—Cela m’est difficile... à vous... madame. J’espérais que, vous-même, d’abord, vous me mettriez sur la voie.

—Moi?... cria-t-elle... Moi?... Mais qu’est-ce que je puis savoir?...

Elle s’animait, parlait plus haut.

—Moi qui l’adore!... Moi qui me tuerai s’il meurt!... Que voulez-vous dire?... Comment connaîtrais-je son assassin?...

—Chère madame, dit Robert très doucement en lui prenant la main, ne vous faites pas tant de mal... Calmez-vous... J’ai tort de vous parler de cela maintenant...

Il la berçait de ses paroles comme un enfant malade. Sous la caresse de son accent, Sabine parut sortir d’un cauchemar. Elle passa la main sur son front, tourna vers le jeune homme des yeux surpris et craintifs. Puis elle eut un rire nerveux.

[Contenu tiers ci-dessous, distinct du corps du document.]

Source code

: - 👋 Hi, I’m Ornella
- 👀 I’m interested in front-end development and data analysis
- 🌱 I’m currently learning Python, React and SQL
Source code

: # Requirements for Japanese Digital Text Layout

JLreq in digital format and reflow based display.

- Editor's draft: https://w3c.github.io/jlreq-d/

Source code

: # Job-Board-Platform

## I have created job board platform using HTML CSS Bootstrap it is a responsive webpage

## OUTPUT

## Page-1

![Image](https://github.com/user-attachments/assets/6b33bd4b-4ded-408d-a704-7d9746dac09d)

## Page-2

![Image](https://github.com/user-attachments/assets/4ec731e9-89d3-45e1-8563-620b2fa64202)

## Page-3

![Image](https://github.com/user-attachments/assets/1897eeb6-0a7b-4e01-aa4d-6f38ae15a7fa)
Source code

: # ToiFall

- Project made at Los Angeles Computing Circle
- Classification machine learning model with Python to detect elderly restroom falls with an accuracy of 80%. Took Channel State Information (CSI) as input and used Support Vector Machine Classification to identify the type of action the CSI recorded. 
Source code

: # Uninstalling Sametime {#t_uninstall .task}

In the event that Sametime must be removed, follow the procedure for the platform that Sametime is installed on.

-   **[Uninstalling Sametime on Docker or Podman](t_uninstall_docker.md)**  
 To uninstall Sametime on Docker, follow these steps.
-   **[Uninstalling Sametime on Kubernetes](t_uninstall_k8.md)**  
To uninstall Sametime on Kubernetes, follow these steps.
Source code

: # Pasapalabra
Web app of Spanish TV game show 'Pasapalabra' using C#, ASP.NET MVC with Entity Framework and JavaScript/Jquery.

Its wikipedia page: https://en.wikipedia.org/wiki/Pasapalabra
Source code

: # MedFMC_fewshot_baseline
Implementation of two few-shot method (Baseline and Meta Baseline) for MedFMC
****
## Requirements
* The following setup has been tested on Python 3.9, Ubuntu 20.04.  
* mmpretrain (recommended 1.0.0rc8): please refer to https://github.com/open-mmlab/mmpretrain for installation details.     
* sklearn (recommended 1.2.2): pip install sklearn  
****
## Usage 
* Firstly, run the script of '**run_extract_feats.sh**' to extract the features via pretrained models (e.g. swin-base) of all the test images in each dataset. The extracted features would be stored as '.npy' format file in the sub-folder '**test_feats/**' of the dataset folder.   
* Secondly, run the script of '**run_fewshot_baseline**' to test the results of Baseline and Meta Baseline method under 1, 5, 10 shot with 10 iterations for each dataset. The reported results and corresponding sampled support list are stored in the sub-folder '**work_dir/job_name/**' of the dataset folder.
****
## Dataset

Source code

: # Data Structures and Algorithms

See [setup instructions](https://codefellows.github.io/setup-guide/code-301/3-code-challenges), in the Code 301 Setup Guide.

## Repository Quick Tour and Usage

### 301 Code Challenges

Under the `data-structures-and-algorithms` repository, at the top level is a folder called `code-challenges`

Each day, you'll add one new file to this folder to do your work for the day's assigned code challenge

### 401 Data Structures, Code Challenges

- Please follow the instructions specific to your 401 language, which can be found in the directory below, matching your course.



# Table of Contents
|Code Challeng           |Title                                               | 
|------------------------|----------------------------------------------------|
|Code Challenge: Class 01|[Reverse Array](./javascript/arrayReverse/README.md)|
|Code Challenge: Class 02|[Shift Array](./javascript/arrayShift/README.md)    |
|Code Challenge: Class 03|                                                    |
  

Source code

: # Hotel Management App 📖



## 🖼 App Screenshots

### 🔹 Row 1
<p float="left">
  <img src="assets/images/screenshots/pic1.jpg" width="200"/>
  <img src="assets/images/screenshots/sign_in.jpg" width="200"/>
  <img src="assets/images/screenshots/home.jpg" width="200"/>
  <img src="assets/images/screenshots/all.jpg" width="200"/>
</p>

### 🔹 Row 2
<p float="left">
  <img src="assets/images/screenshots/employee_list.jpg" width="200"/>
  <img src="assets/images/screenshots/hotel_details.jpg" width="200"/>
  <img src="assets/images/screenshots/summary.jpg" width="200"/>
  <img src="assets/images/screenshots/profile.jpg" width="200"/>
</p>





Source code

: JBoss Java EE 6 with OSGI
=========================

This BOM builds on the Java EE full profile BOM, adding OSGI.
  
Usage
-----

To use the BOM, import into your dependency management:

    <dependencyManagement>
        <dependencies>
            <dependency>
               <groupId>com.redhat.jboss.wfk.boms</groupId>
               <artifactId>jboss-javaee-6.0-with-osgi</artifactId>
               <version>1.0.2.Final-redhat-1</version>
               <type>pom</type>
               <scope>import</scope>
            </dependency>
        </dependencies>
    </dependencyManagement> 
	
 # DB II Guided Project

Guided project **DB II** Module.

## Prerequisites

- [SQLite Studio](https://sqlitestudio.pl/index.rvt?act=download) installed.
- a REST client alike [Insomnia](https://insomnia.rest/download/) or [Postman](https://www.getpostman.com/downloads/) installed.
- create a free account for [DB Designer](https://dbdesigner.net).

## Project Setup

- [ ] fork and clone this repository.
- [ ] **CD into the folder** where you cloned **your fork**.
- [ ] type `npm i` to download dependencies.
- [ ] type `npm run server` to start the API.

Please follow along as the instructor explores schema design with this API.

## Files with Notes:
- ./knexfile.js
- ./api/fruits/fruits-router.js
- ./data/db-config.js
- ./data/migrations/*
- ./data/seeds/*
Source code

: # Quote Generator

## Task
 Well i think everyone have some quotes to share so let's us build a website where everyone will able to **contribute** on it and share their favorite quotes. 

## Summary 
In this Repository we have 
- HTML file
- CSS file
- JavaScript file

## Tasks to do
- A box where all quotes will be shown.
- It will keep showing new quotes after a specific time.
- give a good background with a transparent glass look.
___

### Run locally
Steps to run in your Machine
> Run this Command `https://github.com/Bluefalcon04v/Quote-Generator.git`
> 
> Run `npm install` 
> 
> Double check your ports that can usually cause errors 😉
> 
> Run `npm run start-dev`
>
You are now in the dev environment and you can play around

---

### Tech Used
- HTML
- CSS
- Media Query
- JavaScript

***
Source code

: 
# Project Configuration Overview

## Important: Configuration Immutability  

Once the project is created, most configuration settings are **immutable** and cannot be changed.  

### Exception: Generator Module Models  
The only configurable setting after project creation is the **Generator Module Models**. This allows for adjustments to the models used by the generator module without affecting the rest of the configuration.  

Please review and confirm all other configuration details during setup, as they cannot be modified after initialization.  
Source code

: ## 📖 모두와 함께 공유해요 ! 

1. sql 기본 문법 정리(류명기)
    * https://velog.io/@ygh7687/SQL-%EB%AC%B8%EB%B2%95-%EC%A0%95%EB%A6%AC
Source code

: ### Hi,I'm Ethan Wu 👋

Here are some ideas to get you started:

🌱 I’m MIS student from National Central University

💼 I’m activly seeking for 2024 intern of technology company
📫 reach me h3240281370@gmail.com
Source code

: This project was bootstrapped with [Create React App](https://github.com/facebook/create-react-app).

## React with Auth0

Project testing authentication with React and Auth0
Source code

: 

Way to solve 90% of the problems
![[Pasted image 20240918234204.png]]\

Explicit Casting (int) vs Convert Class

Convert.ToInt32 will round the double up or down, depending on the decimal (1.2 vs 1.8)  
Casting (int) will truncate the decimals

—Ah! ah!... c’est vrai... Je suis là qui m’excite... Je suis folle... Je ne sais pas ce que je dis... Mais parlez, vous. Qu’est-ce que vous croyez donc?...

Maintenant, tandis qu’il voulait détourner la conversation, éviter ce terrible sujet, c’était Sabine qui le pressait de lui découvrir ses soupçons.

—En qui auriez-vous confiance, si ce n’est en moi? lui disait-elle. Que supposez-vous?... Une vengeance, n’est-ce pas?... Un ouvrier renvoyé de l’usine?...

Robert secoua la tête, avec un air de dire: «C’est plus grave encore que cela.»